"""

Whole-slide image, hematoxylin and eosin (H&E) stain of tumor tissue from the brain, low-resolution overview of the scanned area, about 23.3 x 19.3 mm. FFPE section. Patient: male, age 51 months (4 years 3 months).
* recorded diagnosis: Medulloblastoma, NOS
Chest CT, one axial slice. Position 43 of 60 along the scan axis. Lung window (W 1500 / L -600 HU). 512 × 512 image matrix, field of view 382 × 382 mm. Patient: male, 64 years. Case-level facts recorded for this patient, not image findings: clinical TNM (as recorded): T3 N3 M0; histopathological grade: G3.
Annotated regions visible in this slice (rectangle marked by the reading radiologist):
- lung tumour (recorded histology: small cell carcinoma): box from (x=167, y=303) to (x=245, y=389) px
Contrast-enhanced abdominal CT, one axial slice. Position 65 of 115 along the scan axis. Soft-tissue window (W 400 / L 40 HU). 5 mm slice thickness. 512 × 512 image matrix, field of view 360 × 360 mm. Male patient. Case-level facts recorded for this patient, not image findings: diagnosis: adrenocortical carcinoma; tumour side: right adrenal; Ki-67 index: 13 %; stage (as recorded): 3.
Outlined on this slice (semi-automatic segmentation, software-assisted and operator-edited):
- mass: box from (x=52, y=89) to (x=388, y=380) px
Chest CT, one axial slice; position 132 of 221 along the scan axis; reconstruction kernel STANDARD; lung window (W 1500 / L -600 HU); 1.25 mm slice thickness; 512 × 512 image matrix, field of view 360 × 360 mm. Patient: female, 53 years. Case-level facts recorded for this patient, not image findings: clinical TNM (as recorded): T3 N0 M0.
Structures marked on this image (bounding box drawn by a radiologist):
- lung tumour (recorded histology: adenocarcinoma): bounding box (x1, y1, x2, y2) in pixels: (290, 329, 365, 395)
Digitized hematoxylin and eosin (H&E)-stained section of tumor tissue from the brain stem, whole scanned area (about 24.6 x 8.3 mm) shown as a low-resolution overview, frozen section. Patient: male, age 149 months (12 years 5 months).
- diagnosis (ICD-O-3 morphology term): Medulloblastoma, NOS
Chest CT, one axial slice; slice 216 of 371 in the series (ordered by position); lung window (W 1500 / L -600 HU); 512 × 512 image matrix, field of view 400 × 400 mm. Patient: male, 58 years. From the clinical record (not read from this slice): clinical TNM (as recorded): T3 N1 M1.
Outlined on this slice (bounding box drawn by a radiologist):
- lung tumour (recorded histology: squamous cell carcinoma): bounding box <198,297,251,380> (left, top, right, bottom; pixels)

"""

◆ TO DO: Find where the line with "- lung tumour (recorded histology: small" sits in the material above, then copy exactly from it through the line with "- mass: box". Add no other line.

◆ YOUR RESPONSE:
- lung tumour (recorded histology: small cell carcinoma): box from (x=167, y=303) to (x=245, y=389) px
Contrast-enhanced abdominal CT, one axial slice. Position 65 of 115 along the scan axis. Soft-tissue window (W 400 / L 40 HU). 5 mm slice thickness. 512 × 512 image matrix, field of view 360 × 360 mm. Male patient. Case-level facts recorded for this patient, not image findings: diagnosis: adrenocortical carcinoma; tumour side: right adrenal; Ki-67 index: 13 %; stage (as recorded): 3.
Outlined on this slice (semi-automatic segmentation, software-assisted and operator-edited):
- mass: box from (x=52, y=89) to (x=388, y=380) px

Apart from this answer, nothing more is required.